Mutual Industries Geotextile for Longevity
Here’s an option you might not have considered: non-woven geotextile fabric. This is the heavy-duty black fabric used in landscaping and construction for drainage and stabilization. Its properties make it a fantastic, albeit unconventional, manure pile cover.
Geotextile fabric is incredibly tough and puncture-resistant. More importantly, it’s permeable. It allows water to slowly percolate through, but it sheds heavy downpours effectively, preventing the pile from becoming saturated. It also breathes exceptionally well, promoting aerobic conditions and minimizing odor. Because it’s designed to be buried, it has excellent UV stability and will last for many, many years.
The downside is that it can be heavy and is more expensive upfront than a standard tarp. You’ll also need to source it from a landscape supply or construction materials company. But if your goal is to buy a cover once and have it last a decade, geotextile fabric is a robust and highly effective solution.
The Wood Chip & Straw Cover: A Natural Method
Sometimes the best solution doesn’t come on a roll. A thick, 6- to 12-inch layer of high-carbon "brown" material like wood chips or old straw can serve as an excellent natural cover, or "biofilter." This organic cap works by absorbing excess moisture and trapping odor-causing compounds before they escape.

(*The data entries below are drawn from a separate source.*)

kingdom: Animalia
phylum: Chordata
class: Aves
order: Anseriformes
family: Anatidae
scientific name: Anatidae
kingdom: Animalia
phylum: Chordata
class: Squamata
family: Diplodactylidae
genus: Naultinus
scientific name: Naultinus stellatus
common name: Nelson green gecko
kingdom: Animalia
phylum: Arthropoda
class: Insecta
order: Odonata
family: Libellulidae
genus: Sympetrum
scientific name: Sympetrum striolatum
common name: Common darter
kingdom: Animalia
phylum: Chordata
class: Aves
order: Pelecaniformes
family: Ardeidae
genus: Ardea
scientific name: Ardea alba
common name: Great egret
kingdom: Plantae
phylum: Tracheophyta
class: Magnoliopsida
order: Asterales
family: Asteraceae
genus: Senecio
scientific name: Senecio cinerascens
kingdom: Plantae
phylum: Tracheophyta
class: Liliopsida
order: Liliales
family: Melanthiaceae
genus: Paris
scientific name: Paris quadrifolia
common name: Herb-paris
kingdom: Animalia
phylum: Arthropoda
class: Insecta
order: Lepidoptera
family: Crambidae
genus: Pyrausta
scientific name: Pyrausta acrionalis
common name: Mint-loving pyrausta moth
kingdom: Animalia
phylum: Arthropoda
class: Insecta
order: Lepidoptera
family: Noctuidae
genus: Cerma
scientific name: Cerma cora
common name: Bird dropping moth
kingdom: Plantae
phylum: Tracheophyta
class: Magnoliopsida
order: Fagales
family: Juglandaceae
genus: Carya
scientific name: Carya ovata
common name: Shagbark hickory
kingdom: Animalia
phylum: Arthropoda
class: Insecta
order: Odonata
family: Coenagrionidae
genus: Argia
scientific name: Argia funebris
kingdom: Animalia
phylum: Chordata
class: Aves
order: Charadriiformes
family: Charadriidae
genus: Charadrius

This method has several benefits. It utilizes materials you may already have on your property, and the cover itself becomes part of the composting process over time. As you turn the pile, the carbon-rich cover gets mixed in, helping to balance the nitrogen-rich manure and accelerating decomposition. It’s a beautifully simple, closed-loop system.
The main challenge is maintaining a thick enough layer. The biofilter can break down or get compacted by heavy rain, requiring you to add more material periodically. It’s also less effective at shedding a deluge than a waterproof tarp. However, for those committed to natural methods and who have access to the materials, it’s an elegant and highly effective way to control odor while building better soil.
Beyond Covers: Other Manure Odor Control Tips
A cover is your best tool, but it’s not the only one. Effective odor control is about managing the entire system, not just throwing a tarp over a problem. Where you build your pile and what you put in it matter just as much.
Start with location. Place your pile as far from your neighbors (and your own house) as is practical. Avoid low-lying, wet areas where water will pool. Good drainage and airflow are your allies.
Next, think about your carbon-to-nitrogen ratio. Manure is pure nitrogen ("greens"). Odor happens when there’s not enough carbon ("browns") to balance it. For every bucket of manure you add, add a bucket of something brown.
- Wood shavings from stalls
- Old hay or straw
- Shredded leaves
- Wood chips
Finally, manage moisture. The ideal compost pile is damp like a wrung-out sponge, not soaking wet. A good cover is your primary tool for this, but if the manure is already saturated (from a muddy paddock, for instance), mix in dry carbon materials to absorb the excess moisture before you cover it. A balanced, well-located, and properly covered pile is a happy pile—and leads to happy neighbors.
Choosing the right cover comes down to your specific needs, budget, and climate. Whether you opt for a high-tech fleece, a durable silage tarp, or a simple layer of straw, the act of covering your manure is a fundamental step toward responsible farming. It’s a small effort that preserves nutrients, reduces pests, and proves that good fences—and good pile covers—make the best neighbors.